## Your task
Your task is to copy each line of the records that includes the string "common".

## Material for this task
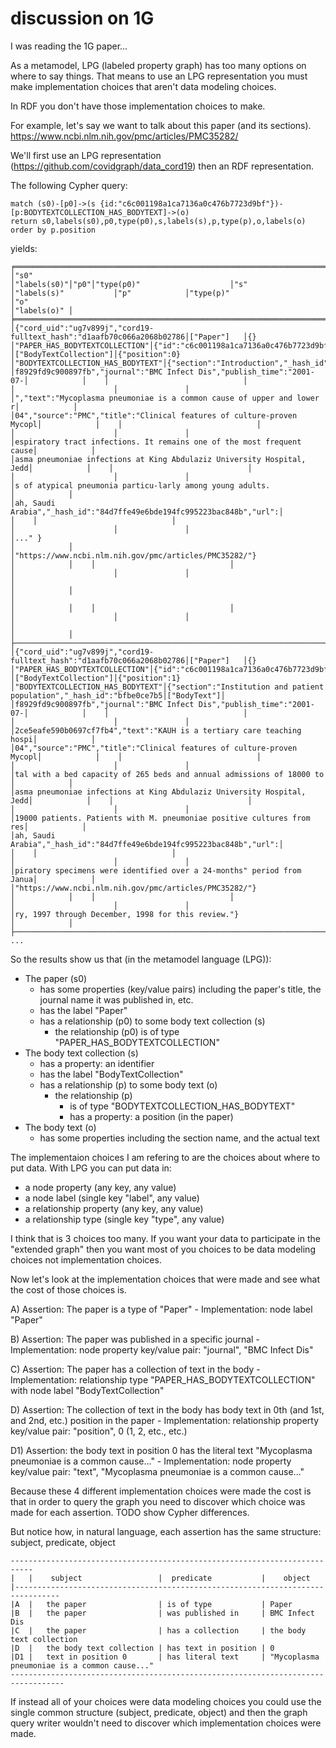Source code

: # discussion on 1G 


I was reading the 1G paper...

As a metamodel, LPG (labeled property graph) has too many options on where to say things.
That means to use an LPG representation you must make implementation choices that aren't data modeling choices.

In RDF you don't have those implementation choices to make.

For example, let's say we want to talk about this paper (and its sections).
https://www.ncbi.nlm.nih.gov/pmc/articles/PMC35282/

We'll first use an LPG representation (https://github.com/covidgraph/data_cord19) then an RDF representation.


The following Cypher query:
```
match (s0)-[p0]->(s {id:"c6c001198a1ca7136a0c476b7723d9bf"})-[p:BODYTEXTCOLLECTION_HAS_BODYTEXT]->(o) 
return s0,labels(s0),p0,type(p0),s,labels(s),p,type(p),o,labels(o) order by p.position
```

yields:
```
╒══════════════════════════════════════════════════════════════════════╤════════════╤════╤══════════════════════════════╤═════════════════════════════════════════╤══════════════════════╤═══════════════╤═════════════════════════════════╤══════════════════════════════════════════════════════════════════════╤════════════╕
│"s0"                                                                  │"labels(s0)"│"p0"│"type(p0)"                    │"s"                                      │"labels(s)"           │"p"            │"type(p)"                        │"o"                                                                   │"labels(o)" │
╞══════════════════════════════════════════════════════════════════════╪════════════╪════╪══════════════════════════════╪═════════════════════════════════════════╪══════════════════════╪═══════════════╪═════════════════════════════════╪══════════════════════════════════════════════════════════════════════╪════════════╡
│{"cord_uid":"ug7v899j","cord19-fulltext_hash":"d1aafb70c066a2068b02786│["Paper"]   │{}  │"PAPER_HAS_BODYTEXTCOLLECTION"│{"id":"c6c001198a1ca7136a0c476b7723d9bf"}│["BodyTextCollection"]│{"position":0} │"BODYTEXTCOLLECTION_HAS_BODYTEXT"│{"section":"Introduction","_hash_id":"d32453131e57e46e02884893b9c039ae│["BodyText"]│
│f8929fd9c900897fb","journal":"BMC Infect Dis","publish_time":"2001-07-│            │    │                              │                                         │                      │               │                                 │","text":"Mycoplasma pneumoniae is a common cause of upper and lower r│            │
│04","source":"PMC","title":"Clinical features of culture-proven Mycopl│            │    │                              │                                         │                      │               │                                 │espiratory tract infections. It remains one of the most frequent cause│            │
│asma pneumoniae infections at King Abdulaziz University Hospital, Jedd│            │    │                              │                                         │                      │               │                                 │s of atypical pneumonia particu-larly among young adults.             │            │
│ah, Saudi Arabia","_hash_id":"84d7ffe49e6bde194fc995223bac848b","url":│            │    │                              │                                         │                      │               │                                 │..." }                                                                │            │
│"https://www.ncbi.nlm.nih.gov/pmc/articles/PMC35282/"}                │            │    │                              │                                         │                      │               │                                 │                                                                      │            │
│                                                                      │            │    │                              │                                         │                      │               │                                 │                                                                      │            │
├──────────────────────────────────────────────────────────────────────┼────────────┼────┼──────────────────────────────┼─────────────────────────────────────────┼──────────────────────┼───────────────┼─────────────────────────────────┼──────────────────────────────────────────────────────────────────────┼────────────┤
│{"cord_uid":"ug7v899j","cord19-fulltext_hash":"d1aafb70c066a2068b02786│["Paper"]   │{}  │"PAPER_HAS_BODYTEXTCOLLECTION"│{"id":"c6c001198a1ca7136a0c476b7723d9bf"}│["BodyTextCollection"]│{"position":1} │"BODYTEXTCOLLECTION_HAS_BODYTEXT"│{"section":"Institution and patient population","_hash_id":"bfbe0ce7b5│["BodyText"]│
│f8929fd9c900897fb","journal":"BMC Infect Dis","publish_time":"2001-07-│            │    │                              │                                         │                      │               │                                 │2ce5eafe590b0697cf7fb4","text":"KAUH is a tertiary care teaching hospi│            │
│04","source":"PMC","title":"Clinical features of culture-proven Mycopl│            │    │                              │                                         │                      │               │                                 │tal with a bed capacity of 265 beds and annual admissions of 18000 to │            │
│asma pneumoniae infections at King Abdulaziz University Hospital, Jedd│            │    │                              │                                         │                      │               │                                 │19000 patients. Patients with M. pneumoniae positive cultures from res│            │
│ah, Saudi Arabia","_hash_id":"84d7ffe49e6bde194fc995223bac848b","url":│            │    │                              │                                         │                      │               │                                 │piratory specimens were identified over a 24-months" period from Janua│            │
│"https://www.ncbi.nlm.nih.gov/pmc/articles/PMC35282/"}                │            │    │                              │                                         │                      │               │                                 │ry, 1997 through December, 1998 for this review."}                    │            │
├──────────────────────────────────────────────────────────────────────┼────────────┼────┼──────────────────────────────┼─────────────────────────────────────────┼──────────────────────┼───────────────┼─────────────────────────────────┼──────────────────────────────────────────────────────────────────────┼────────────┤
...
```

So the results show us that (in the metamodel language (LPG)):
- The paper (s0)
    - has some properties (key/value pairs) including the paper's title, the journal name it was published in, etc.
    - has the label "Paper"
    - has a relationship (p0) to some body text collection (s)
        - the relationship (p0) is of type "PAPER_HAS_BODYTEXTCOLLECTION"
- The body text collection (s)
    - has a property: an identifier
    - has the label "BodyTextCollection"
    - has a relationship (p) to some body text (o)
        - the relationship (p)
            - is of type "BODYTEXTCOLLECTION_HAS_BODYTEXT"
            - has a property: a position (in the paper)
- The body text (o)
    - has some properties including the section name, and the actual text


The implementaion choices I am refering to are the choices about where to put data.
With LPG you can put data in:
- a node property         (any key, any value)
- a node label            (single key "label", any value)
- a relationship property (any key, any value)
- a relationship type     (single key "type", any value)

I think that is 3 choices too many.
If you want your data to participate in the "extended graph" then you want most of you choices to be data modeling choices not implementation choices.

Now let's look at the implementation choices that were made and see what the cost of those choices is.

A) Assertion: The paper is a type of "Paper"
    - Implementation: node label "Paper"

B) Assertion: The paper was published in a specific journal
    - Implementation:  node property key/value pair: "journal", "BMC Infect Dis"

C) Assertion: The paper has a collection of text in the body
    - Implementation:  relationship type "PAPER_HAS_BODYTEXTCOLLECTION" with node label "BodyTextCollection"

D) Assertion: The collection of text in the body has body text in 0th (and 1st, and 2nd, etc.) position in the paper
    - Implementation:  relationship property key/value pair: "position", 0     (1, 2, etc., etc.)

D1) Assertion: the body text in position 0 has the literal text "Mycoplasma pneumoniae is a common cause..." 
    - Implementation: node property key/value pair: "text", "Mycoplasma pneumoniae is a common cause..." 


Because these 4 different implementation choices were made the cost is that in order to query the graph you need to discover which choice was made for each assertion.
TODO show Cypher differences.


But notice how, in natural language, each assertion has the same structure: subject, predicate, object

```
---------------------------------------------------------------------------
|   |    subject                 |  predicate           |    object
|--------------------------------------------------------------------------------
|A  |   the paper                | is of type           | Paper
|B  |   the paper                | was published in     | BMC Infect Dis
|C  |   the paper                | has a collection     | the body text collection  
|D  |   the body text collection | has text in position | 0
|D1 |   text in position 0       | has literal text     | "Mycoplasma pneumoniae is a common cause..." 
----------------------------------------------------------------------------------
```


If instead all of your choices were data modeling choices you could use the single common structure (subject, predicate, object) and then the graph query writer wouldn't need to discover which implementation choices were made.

* * *

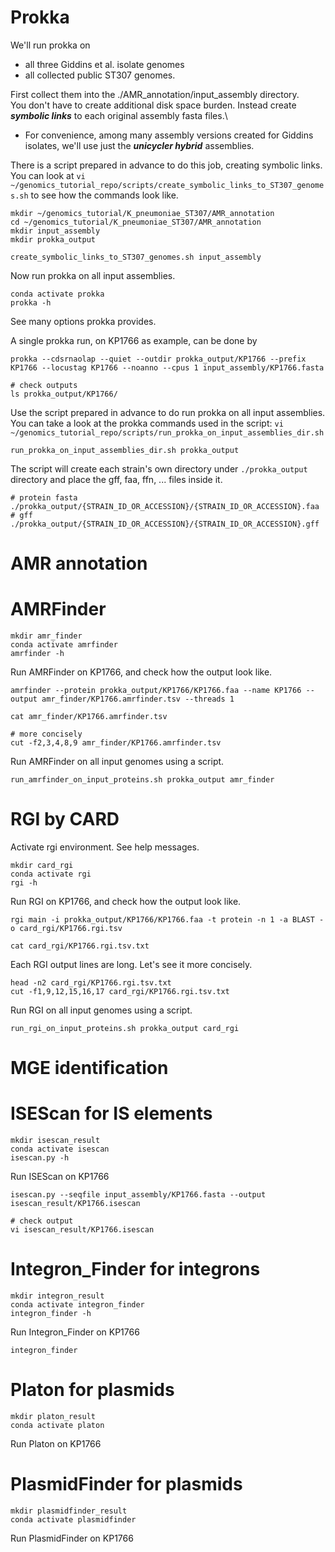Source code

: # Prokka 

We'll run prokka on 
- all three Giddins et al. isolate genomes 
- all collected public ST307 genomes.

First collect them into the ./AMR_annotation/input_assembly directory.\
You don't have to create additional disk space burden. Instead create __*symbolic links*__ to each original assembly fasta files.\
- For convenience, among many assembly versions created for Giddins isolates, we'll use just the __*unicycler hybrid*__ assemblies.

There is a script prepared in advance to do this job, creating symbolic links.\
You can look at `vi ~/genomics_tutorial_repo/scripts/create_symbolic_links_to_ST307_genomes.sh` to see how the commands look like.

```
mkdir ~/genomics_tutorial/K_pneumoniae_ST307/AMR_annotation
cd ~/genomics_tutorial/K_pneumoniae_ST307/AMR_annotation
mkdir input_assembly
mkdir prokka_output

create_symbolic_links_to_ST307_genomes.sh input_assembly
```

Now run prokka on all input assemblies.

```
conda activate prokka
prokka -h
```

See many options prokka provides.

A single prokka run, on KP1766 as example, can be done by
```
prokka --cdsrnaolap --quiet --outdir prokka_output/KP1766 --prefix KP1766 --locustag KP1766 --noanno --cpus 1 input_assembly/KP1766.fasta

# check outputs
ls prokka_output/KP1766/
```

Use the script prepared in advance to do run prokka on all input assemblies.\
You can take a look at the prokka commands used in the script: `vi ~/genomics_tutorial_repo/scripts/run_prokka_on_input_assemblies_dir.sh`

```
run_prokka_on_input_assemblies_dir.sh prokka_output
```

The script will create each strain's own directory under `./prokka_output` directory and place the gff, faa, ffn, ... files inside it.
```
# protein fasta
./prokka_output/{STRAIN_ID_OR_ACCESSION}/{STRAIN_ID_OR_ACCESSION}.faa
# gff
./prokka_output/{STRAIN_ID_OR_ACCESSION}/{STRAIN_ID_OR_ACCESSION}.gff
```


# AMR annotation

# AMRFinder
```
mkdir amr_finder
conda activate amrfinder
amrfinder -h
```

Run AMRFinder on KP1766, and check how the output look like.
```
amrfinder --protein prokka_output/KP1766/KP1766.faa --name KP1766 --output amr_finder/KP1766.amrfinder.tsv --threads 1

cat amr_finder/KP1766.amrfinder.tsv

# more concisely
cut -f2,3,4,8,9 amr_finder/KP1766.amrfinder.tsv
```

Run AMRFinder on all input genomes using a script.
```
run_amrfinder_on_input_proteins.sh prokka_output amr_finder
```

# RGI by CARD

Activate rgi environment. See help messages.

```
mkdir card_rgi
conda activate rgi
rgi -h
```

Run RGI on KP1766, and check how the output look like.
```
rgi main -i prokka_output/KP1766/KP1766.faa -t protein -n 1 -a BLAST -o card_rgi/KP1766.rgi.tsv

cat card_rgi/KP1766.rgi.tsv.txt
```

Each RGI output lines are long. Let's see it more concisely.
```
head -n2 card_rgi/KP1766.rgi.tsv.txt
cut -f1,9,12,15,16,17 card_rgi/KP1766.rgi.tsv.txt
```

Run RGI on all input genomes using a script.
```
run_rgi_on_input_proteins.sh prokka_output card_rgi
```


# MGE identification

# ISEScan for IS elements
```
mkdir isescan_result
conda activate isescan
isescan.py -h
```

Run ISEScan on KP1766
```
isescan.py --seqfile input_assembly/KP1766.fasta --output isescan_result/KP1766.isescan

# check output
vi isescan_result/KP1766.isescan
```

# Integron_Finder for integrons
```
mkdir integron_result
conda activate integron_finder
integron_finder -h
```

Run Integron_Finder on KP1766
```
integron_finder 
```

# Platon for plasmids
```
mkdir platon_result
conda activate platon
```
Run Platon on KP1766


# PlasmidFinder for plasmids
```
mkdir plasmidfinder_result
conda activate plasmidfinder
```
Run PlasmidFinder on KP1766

## Task result
│f8929fd9c900897fb","journal":"BMC Infect Dis","publish_time":"2001-07-│            │    │                              │                                         │                      │               │                                 │","text":"Mycoplasma pneumoniae is a common cause of upper and lower r│            │
D1) Assertion: the body text in position 0 has the literal text "Mycoplasma pneumoniae is a common cause..." 
    - Implementation: node property key/value pair: "text", "Mycoplasma pneumoniae is a common cause..." 
|D1 |   text in position 0       | has literal text     | "Mycoplasma pneumoniae is a common cause..." 
If instead all of your choices were data modeling choices you could use the single common structure (subject, predicate, object) and then the graph query writer wouldn't need to discover which implementation choices were made.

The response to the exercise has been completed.